A few weeks ago...
Lovey: "Let's fry a turkey for Thanksgiving".
Me: "Good thing we live within two miles of the fire department and the hospital".
So I'm a pretty decent cook. However, I don't do turkey. I'd have to Google to figure out how to even roast one. Not my thing. So when Lovey started talking about frying the bird, I was a mite concerned. I've seen the allstate commercial. Burned down house, burned loved one! But I was trying to be a trouper. I even bought the requisite box of peanut oil. I picked out a spot for the cooker at least twenty-five feet from the house. I printed out a Paula Deen (Hey, yaww!) recipe for a fried turkey.
Last night, Lovey cleaned the pot and bought more oil.

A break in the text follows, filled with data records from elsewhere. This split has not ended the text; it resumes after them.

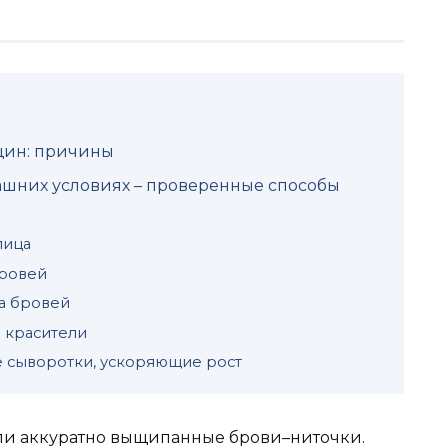
щин: причины
ашних условиях – проверенные способы
лица
бровей
та бровей
 красители
 сыворотки, ускоряющие рост
ыли аккуратно выщипанные брови–ниточки.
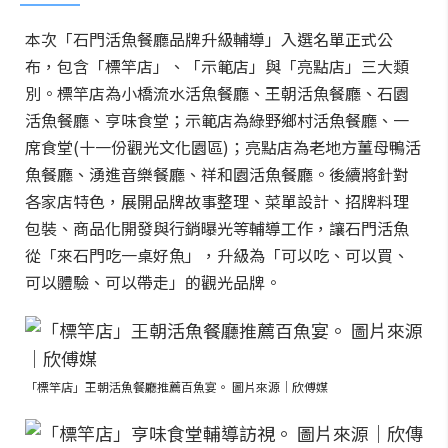
本次「石門活魚餐廳品牌升級輔導」入選名單正式公
布，包含「標竿店」、「示範店」與「亮點店」三大類
別。標竿店為小橋流水活魚餐廳、王朝活魚餐廳、石園
活魚餐廳、亨味食堂；示範店為綠野鄉村活魚餐廳、一
席食堂(十一份觀光文化園區)；亮點店為老地方薑母鴨活
魚餐廳、湧進音樂餐廳、祥和園活魚餐廳。後續將針對
各家店特色，展開品牌故事整理、菜單設計、招牌料理
包裝、商品化開發與行銷曝光等輔導工作，讓石門活魚
從「來石門吃一桌好魚」，升級為「可以吃、可以買、
可以體驗、可以帶走」的觀光品牌。
「標竿店」王朝活魚餐廳推薦百魚宴。 圖片來源｜欣傅媒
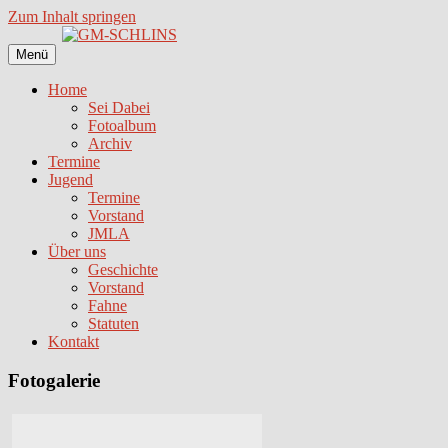
Zum Inhalt springen
Menü
Home
Sei Dabei
Fotoalbum
Archiv
Termine
Jugend
Termine
Vorstand
JMLA
Über uns
Geschichte
Vorstand
Fahne
Statuten
Kontakt
Fotogalerie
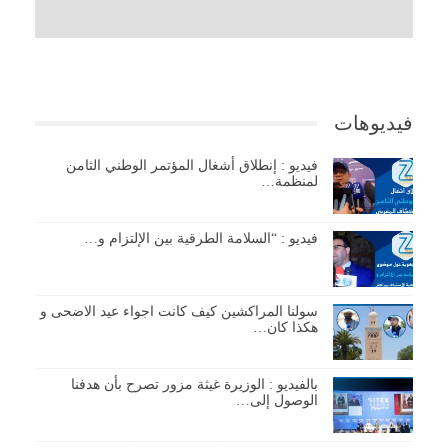
فيديوهات
فيديو : إنطلاق أشغال المؤتمر الوطني الثامن
لمنظمة…
فيديو : “السلامة الطرقية بين الإلتزام و…
سولنا المراكشين كيف كانت اجواء عيد الاضحى و
هكذا كان…
بالفيديو : الوزيرة غيثة مزور تصرح بأن هدفنا
الوصول إلى…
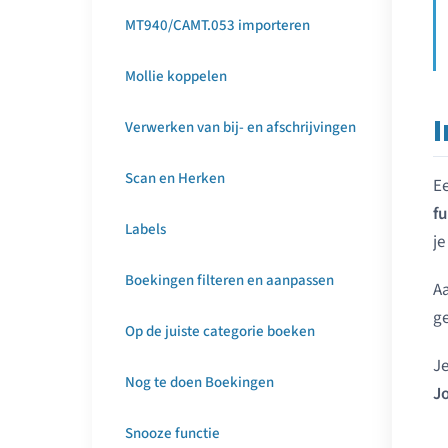
MT940/CAMT.053 importeren
Mollie koppelen
I
Verwerken van bij- en afschrijvingen
Scan en Herken
Ee
fu
Labels
je
Boekingen filteren en aanpassen
A
ge
Op de juiste categorie boeken
Je
Nog te doen Boekingen
Jo
Snooze functie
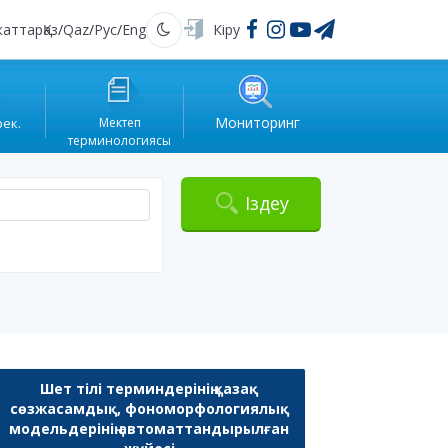
жаттар
Қаз
/
Qaz
/
Рус
/
Eng
Кіру
Қараңғы
Мониторинг
рек.
Мектеп
терминологиясы
Іздеу
Шет тілі терминдерінің қазақ
сөзжасамдық, фономорфологиялық
модельдерінің автоматтандырылған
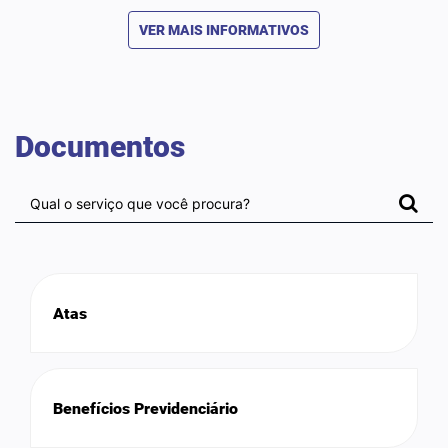
VER MAIS INFORMATIVOS
Documentos
Atas
Benefícios Previdenciário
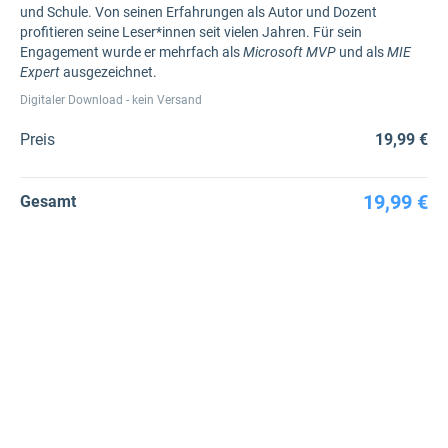
und Schule. Von seinen Erfahrungen als Autor und Dozent
profitieren seine Leser*innen seit vielen Jahren. Für sein
Engagement wurde er mehrfach als
Microsoft MVP
und als
MIE
Expert
ausgezeichnet.
Digitaler Download - kein Versand
Preis
19,99 €
19,99 €
Gesamt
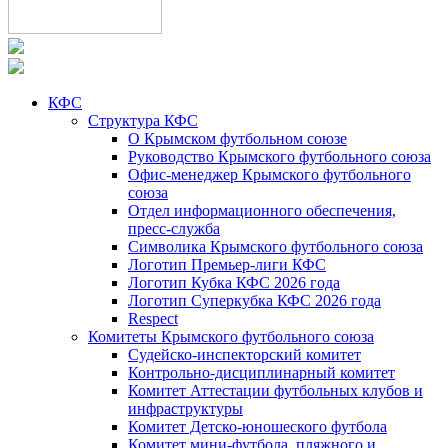
КФС
Структура КФС
О Крымском футбольном союзе
Руководство Крымского футбольного союза
Офис-менеджер Крымского футбольного
союза
Отдел информационного обеспечения,
пресс-служба
Символика Крымского футбольного союза
Логотип Премьер-лиги КФС
Логотип Кубка КФС 2026 года
Логотип Суперкубка КФС 2026 года
Respect
Комитеты Крымского футбольного союза
Судейско-инспекторский комитет
Контрольно-дисциплинарный комитет
Комитет Аттестации футбольных клубов и
инфраструктуры
Комитет Детско-юношеского футбола
Комитет мини-футбола, пляжного и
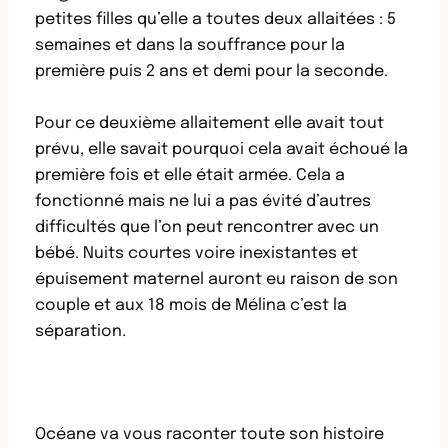
petites filles qu’elle a toutes deux allaitées : 5
semaines et dans la souffrance pour la
première puis 2 ans et demi pour la seconde.
Pour ce deuxième allaitement elle avait tout
prévu, elle savait pourquoi cela avait échoué la
première fois et elle était armée. Cela a
fonctionné mais ne lui a pas évité d’autres
difficultés que l’on peut rencontrer avec un
bébé. Nuits courtes voire inexistantes et
épuisement maternel auront eu raison de son
couple et aux 18 mois de Mélina c’est la
séparation.
Océane va vous raconter toute son histoire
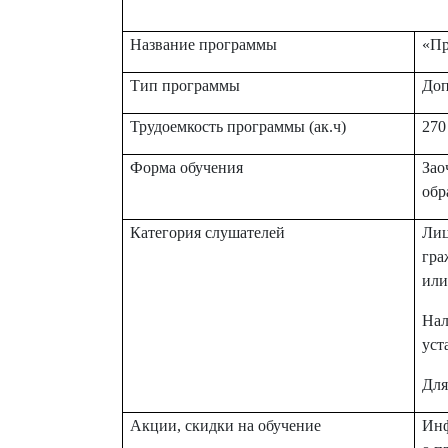
Название программы
«Пр
Тип программы
Доп
Трудоемкость программы (ак.ч)
270
Форма обучения
Зао
обр
Категория слушателей
Лиц
гра
или
Нал
уст
Для
Акции, скидки на обучение
Инф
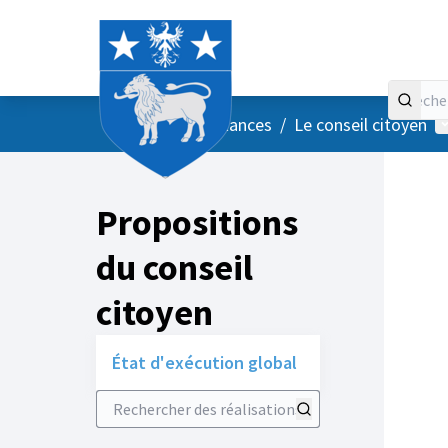
Accueil
Menu principal
M
/
Vos instances
/
Le conseil citoyen
Propositions
du conseil
citoyen
État d'exécution global
Rechercher des réalisations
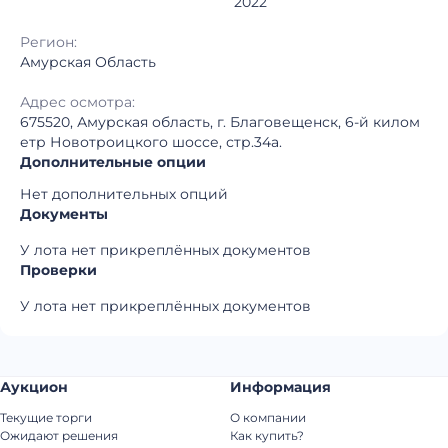
2022
Регион:
Амурская Область
Адрес осмотра:
675520, Амурская область, г. Благовещенск, 6-й килом
етр Новотроицкого шоссе, стр.34а.
Дополнительные опции
Нет дополнительных опций
Документы
У лота нет прикреплённых документов
Проверки
У лота нет прикреплённых документов
Аукцион
Информация
Текущие торги
О компании
Ожидают решения
Как купить?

I started assembling all the other tasty vittles at 8:30 this morning. At 10:30, Lovey comes downstairs and asks, "How long does it take to
roast a turkey?"
Um, what? Have you seen the oven? Dish of dressing, dish of sweet potatoes, dish of green bean casserole???? What the heck?
So Lovey decides that we do not possess all the necessary equipment to fry said turkey. You might say I was a little peeved. My well-oiled kitchen machine was getting a little grindy.
Luckily, Mama Lovey (MIL) assembled the bird for roasting. It actually turned out well. Thanksgiving disaster diverted.
I got a text from my Best Girl in the World this afternoon asking how the frying adventure went. I assured her that with 8 gallons of peanut oil in the house,
something's getting fried this weekend.